That’s what happens at DataFest, a weekend-long competition thrown each year by the American Statistical Association that pits teams of 2-5 students against the clock to make sense of a massive, complex, real-life data set.
In March Colby hosted their first-ever regional event virtually with teams from Bates, Bowdoin, and College of the Atlantic. “I wanted to bring people together from all kinds of majors and get people engaged in data science,” said Mufaddal Ali ’21, founder and president of Q Data Science Group—Colby’s first data science club—who helped organize the event. “We had fifty students from four schools participate in the 72-hour marathon.”
“When I saw the DataFest announcement, I knew I wanted to do it. I love the challenge of working under pressure,” said Emily Larson ’21, whose team won “Best Modelling.” As a computational biology major and statistics minor, she had firsthand experience with data sets like these. “I’ve definitely been data science-focused throughout my time at Colby, and it was fun using those skills in a real-world context.”
Using Real-World Data to Solve Real-World Problems
This year’s data required teams to take a deep dive into the non-medical use of prescription drugs across multiple countries, years, and demographics. “It’s totally open-ended, so each student team tackled completely different topics,” said Jerzy Wieczorek, assistant professor of statistics. “For me, I was just excited to have a chance to practice what I preach. Statistics and data science is such a broad discipline, and we’re teaching students core technical skills like coding and data analysis, but it’s important to remind them that we’re not doing this in a vacuum.”
For many of the students, this was their first real-world data set—filled with frustrating gaps, incomplete figures, and irrelevant noise.
“Even though the data and techniques matter, it’s really the story they can tell and how they bring that data to address a real business problem that makes the difference,” said judge Jamie Warner ’09, vice president, data science at Lincoln Financial Group. “Coming out of academia, a lot of people haven’t seen a bad data set. I was really impressed at how they handled it.”

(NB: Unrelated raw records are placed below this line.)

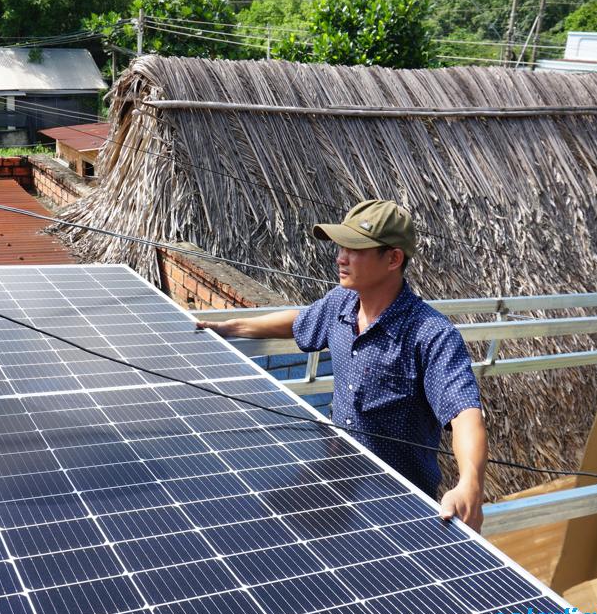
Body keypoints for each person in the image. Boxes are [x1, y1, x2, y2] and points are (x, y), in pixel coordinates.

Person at [197, 200, 488, 530]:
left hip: (396, 507)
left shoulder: (430, 334)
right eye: (340, 247)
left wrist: (470, 485)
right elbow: (299, 322)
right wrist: (234, 327)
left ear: (393, 258)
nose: (340, 258)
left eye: (355, 249)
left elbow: (464, 414)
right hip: (337, 482)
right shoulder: (342, 302)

Sifting Through Data to Find the Golden Question
It all starts with a question.
The problem was, each team had to find that question, slicing and dicing the data into manageable sections to build a model that could provide answers. “We approached it from a public health perspective, looking at the abuse of prescription drugs by Canadian students specifically,” she said. “We found that the most common predictors were parental income, history of alcohol abuse, and mental health.”
Taking a typical liberal arts approach, Larson’s team focused on cross-discipline policy implications, drawing on coursework from biology, statistics, and government. “You can do all the fancy modeling you want to, but if it’s not useful to anyone, what’s the point in doing it?” said Larson. “My teammates are all really interested in public health, and we wanted to look at something that would make an impact.”
Other teams looked at non-medical prescription drug use among medical professionals, the opioid crisis in rural Virginia, and the use of crisis counseling and other social service programs in Germany.
A 72-Hour Data Marathon
Professors and alumni from the Mathematics, Computer Science, STS, Psychology, and Biology departments stayed on call through Slack and Zoom to help teams progress over the long weekend. “It was a testament to how important data science is across campus and how it isn’t just some purely technical skill—it’s woven into our academic work and into our lives as citizens in so many different ways,” said Wieczorek.
At the end of the 72-hour sprint, teams presented their work to a judging panel made up of faculty, staff, and industry experts from IBM, Fidelity, BCG Gamma, and others. Winning teams received a $250 cash prize, memberships to the American Statistical Association, and lifetime bragging rights.
“I’m really excited to participate again,” said Warner. “I think it’s such a cool opportunity that hasn’t existed for data folks in the past. I was so impressed to see the level of understanding and the visualizations that added value and made a data story impactful. I’m thrilled at the way Colby is approaching data science in a multi-disciplinary way.”
Warner was so impressed, in fact, that she created a job for Ali at Lincoln—their first undergraduate hire for data science.
This is only the beginning of data science opportunities at Colby. The McVey Data Science Initiative integrates data science into the curriculum across campus, from the humanities to natural sciences and beyond, building into a larger program that gives students critical skills in predictive analytics, AI and machine learning, and data visualization.
“It’s all about community building,” said Wieczorek. “There are so many ways to draw students interested in data science across campus, and we can’t wait to get more people involved next year.”